Harsh realist? Maybe...
Adam
Re: Frankly, no
Date: 2003-09-02 01:25 pm (UTC)And you can't outsource shitty mcjobs like being a cinema usher. I remember when all of my friends worked at the local bingo and were unnecessarily badly treated. To treat them with a little respect would have cost the company nothing (or possibly peanuts), but the employees had no leverage to get that respect with, because they couldn't leave.
Re: Frankly, no
Date: 2003-09-01 04:31 pm (UTC)As for the rest, I'm uncertain what the tax rate on 1.5 million would be, but I'd be shocked if it was more than maybe 35%, and with all of the many tax loopholes available to the greedy rich, it could easily be as low as 10-15% (ie lower than similar taxes on far smaller businesses). I know that some businesses and business owners actually do end up paying as little at 10-15% of their total income in taxes. The US tax system is an utter disgrace.
Re: Frankly, no
Date: 2003-09-02 12:37 pm (UTC)It's fascinating the language people use.
These people? Who are "these people"?
"Them" and "we" and it's like there's a class of people who've never contributed and a class of people who always contribute.
Life's not that simple, you know? Sometimes you give and sometimes you may have to take.
Chalk me up in favour of the citizen's whatnot.
Has anyone mentioned British Leyland yet? I'll bet you a quid it happens. :-)
Frankly, no
Date: 2003-09-02 01:16 pm (UTC)"Them" and "we" and it's like there's a class of people who've never contributed and a class of people who always contribute.
Like.... well, like suggests that this is a fantasy. I assure you It's a reality. What's worse, in Ireland, the majority of this "class" are "traditionally" (and I use that word with wonderful lashings of irony) involved in trouble and violent conduct. I have no time for such people. Frankly, I'd be happy to kill them. Unproductive, harmful, ignorant, and wasteful. Oh, wait... I've got a better idea... I'll give them some of my money for free.
I appreciate that there are people who are on benefits for valid reasons. But there are people who are on benefits because it's easy. Or because they're criminal.
Yes, it's not black and white. It's a greyscale. But one end of the scale is white, and the other is most definitely black. And I don't want the black end getting free money.
Adam
Re: Frankly, no
Date: 2003-09-02 02:51 pm (UTC)Surely anyone who is on benefits (other than the miniscule minority who are defrauding the system) is on benefits for valid reasons?
The state makes the benefit rules.
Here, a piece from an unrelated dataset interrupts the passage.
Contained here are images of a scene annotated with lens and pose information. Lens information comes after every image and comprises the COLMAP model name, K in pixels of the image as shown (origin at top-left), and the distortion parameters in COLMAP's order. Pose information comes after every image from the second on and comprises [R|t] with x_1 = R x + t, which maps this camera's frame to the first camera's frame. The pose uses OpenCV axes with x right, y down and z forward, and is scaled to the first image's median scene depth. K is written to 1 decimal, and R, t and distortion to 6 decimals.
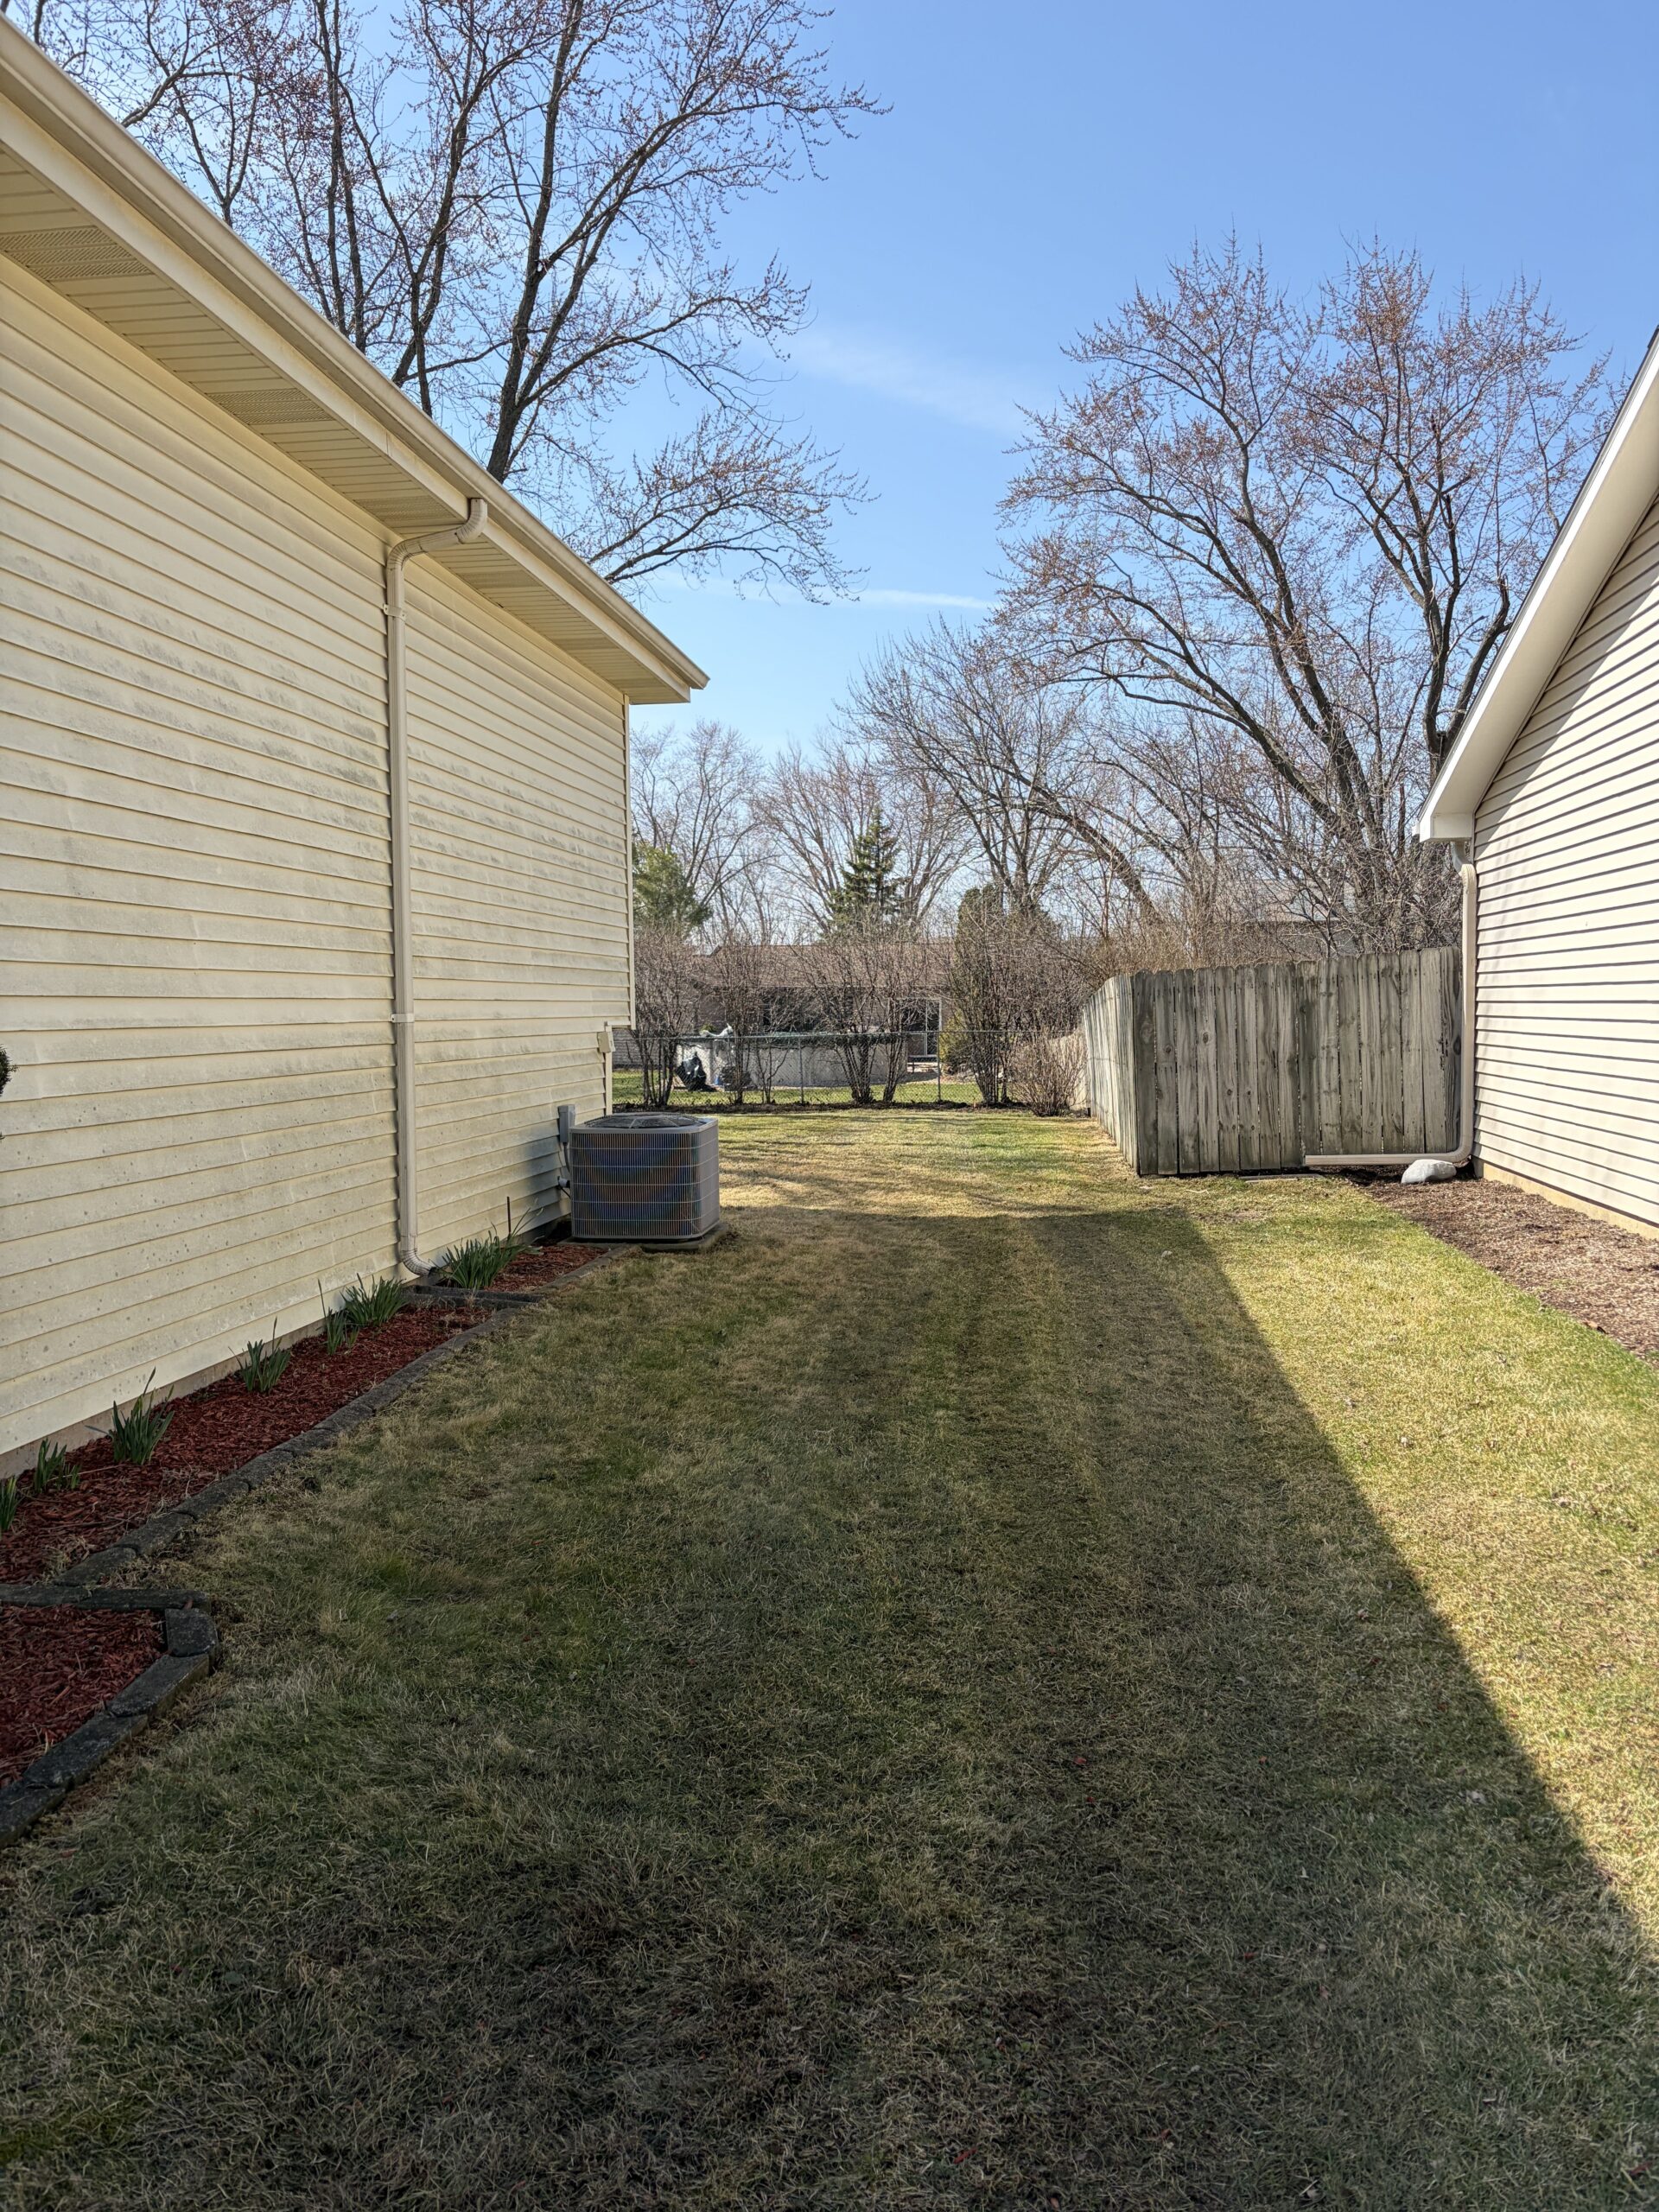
lens RADIAL K [[1663.4, 0, 829.9], [0, 1663.4, 1166.3], [0, 0, 1]] dist [0.008219, -0.007335]
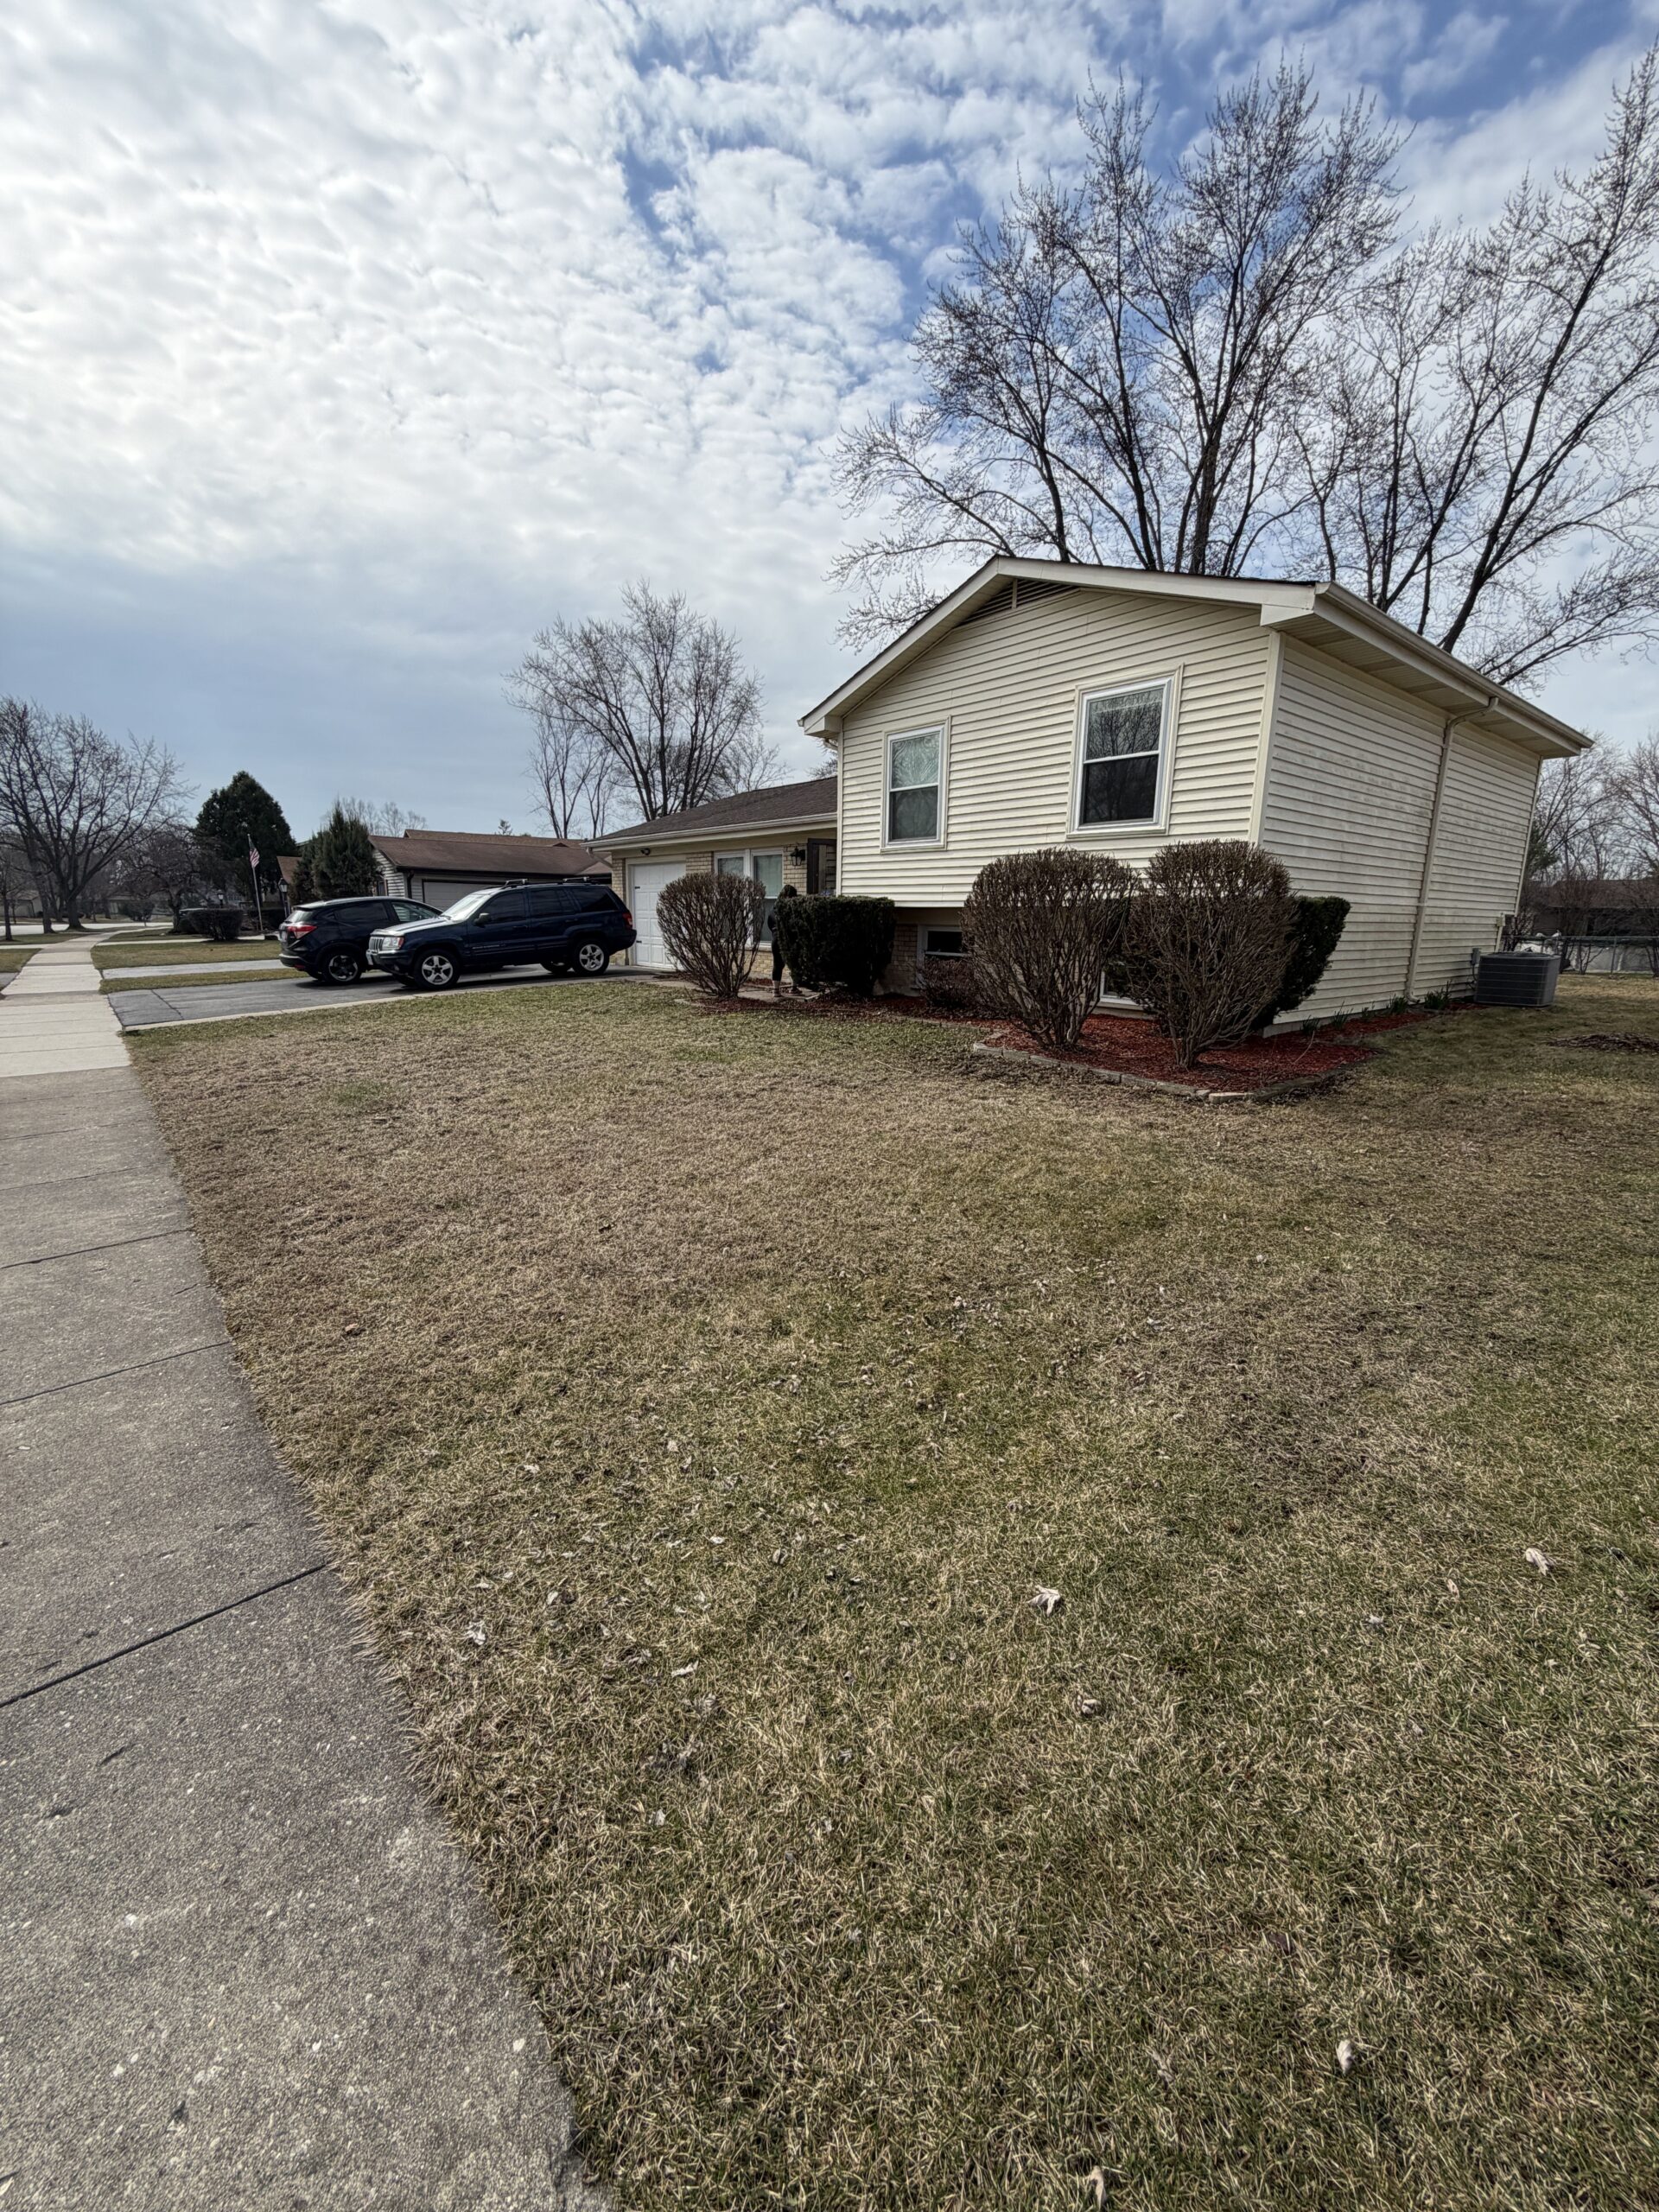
lens RADIAL K [[879.7, 0, 828.5], [0, 879.7, 1103.9], [0, 0, 1]] dist [0.001042, -0.000191]
pose [[0.737808, 0.153248, -0.657385, 0.003816], [-0.079537, 0.986840, 0.140784, 0.021975], [0.670309, -0.051585, 0.740287, -0.148630]]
The rules say what's valid.
Still not clear on the scale we're talking about. The white end would presumably be self-made millionaires. The black end would be violent criminal welfare claimants. Where do lone parents fit? Those unable to work due to ill-health? How about pensioners? What about people claiming on the strength of national insurance contributions they have made?
Fact is, if you start looking at people who claim welfare benefits, most are are doing it for a valid reason.
The kind of negative attitude towards benefits you seem to be portraying is also a factor in the fact that (in the UK) millions of pounds of benefits go unclaimed each year, often by potential claimants who really need the money. Pensioners are a case in point. Many are too proud, are afraid to be seen as "scroungers", and the money goes begging.